Time and time again over the next few of hours, Joseph has to quell his instinct to protect Mary. She had become his other half, as Heli had said, and to hear her suffering was more than he could bear. Joseph begins to pray; however, the words are barely out of his mouth when he hears another cry. This one is different than the earlier ones: it’s the cry of a babe, a newborn. Struck by the sound of it, Joseph stands up and makes his way to the stall where he left Mary. There he finds his wife, sitting on the stool. She is dressed in her undergarment, her legs are uncovered and there is blood nearby on the straw; yet she is wearing the biggest smile he had ever seen. She gazes up at him and that’s when he notices the bundle in her arms.

Her son, he thinks, then corrects himself: their son…the Mashiac. Apprehension grips his heart once again.

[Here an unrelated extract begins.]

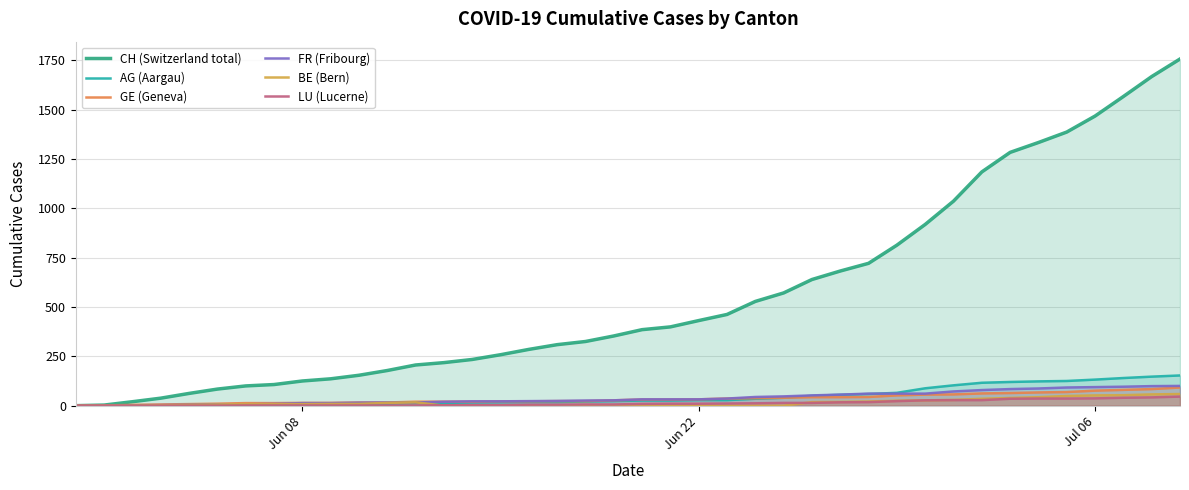

Does the chart have visible grid lines?

Yes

Mary moves the blanket away from the child’s face as he steps closer to her. Reminding himself of his father-in-law’s words, he takes in a deep breath and kneels beside Mary. She leans into him so he can take a closer look at the boy. He is small, pink and wrinkled with a head full of black hair.

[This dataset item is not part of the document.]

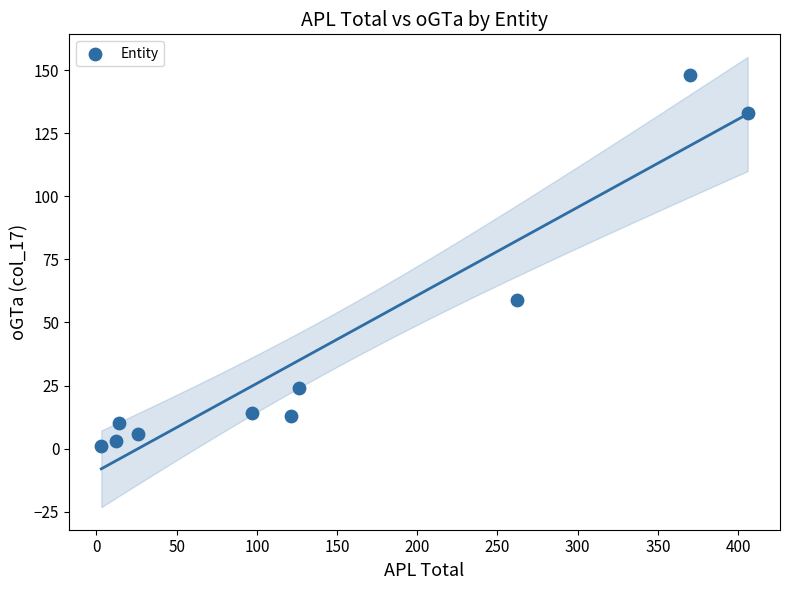

What Y value in the scatter plot is closest to 74?

59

“Isn’t he beautiful?” Mary whispers.

Having been struck speechless, all Joseph can do is nod. Foolishly, he had imagined the child would be born a man, with full wisdom and knowledge of his destiny. And maybe somewhere in his consciousness, the babe was aware of it. For now though, he was simply a child, perfect in shape and form, just as G-d had created him. He would fulfill his calling in time; until then, Joseph would accomplish his and be the boy’s father.

“What will you call him?” the woman asks.

“Jesus,” he replies, gently stroking the child’s head.